= Minority Party =

Former Danish political party

Party logo

The Minority Party (Minoritetspartiet) is a former Danish political party that did not gain parliamentary representation.

==History==
The Minority Party was founded in 2000 by a group of minority groups. One of the party's primus motors were Rune Engelbreth Larsen, who was chairman of the party during the 2005 parliamentary election. Engelbreth Larsen was formerly known as editor of the intellectual left-wing dissident magazine Faklen (The Torch).

During the 2005 election campaign, the Minority Party opposed the consensus among most Danish parties to tighten immigration controls further. The chairman of the party, Rune Engelbreth Larsen, went so far as to call the chairman of the nationalist Danish People's Party a racist.

In the 2005 election, the Minority Party only got 0.3 percent of the votes and did not achieve parliamentary representation. Many saw this as a result of the offensive and confrontational way the party dealt with the Danish People's Party, but mostly that they failed to indicate what they wanted to change or influence in Danish politics. The party did not seek representation in the 2007 election and was formally dissolved by the end of 2007.

==Ideology==
The party identified itself as humanist and officially rejected both socialism and liberalism. Among its stated goals were social justice and the freedom to be different, to be achieved through economic and humanitarian support for groups considered marginalised (such as the unemployed and immigrants) and embracement of multiculturalism. It specifically did not consider itself a "homeless" or "immigrant" party, but rather a party emphasizing common human dignity.

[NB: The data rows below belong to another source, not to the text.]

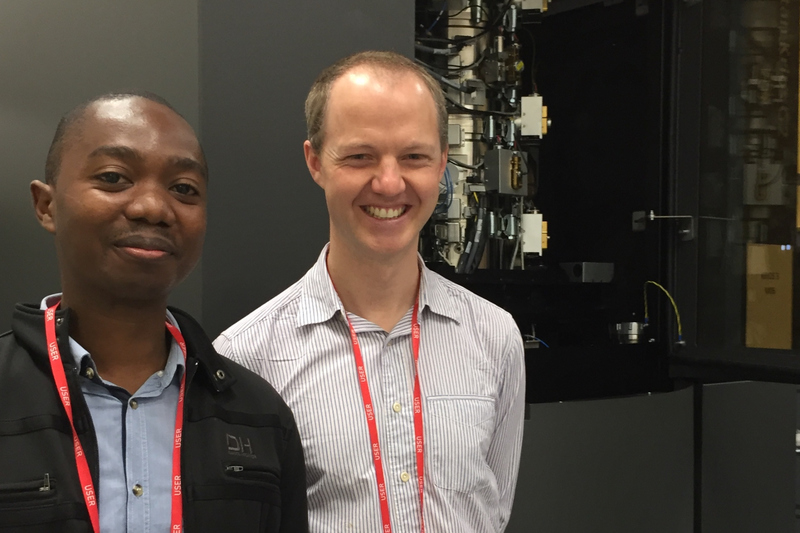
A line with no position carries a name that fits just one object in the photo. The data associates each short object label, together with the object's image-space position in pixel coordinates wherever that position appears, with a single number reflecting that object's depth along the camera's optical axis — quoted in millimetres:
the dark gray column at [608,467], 2428
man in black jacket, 890
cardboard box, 2805
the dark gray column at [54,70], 1570
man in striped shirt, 1246
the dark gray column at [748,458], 2809
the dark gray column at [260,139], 1635
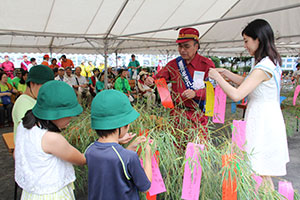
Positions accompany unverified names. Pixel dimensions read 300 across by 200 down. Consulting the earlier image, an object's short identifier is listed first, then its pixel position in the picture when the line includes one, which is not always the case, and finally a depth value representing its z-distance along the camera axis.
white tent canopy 3.17
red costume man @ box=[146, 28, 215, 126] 1.55
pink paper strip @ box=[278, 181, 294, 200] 1.01
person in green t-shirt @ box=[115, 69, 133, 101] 4.75
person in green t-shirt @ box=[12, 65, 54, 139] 1.30
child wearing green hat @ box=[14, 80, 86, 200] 0.86
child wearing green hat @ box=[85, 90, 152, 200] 0.79
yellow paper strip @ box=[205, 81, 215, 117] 1.23
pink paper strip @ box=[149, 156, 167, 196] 0.94
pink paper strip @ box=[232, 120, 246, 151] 1.05
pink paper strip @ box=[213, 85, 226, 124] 1.20
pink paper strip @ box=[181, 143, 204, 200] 0.91
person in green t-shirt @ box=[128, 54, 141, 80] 7.74
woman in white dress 1.09
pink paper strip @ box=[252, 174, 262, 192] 1.00
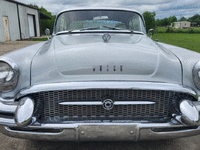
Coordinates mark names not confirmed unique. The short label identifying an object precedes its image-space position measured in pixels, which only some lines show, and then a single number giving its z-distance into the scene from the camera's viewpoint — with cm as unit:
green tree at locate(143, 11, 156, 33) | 5077
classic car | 153
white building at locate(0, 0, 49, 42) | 1623
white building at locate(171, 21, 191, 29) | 11131
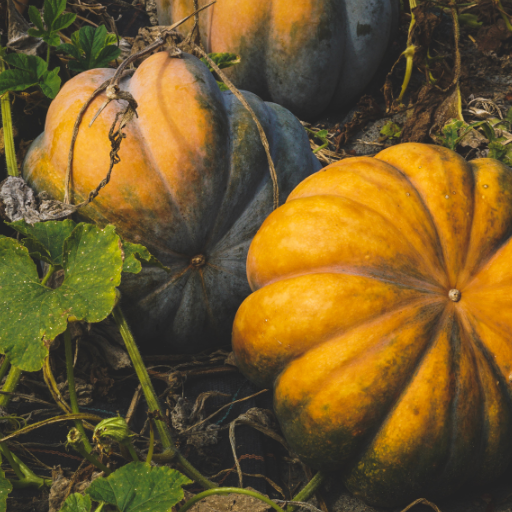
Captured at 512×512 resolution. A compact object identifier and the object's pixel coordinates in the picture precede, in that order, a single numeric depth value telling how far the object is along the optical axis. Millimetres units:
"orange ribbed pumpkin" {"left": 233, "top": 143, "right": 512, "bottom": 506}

Socialism was denounced on the grounds that it is potentially totalitarian and suppressive of the diversity of which the party proclaims itself supportive; it considered the notion of a great, suppressed working class archaic. Rather, it thought that the perceived vulnerable parts of society are different from those of the 19th century. Liberalism was rejected by the party, stating that the accompanying freedoms are based around money and greed as opposed to human decency. The party strongly criticised populism and what it perceived as the political right's throwing suspicion on immigrants.

===Key issues===
- Guaranteed minimum income: a social benefit for all citizens. The basic income should match to the expenditures of a modest living standard.
- Relaxation of the immigration laws, especially the repeal of the "24-year rule", that makes it impossible for Danish citizens under 24 years to get foreign spouses to Denmark.
- Resistance to the Danish membership of the European Union.
- Resistance to the activation of the unemployed.
- Strengthening of the citizens' legal status against the authorities.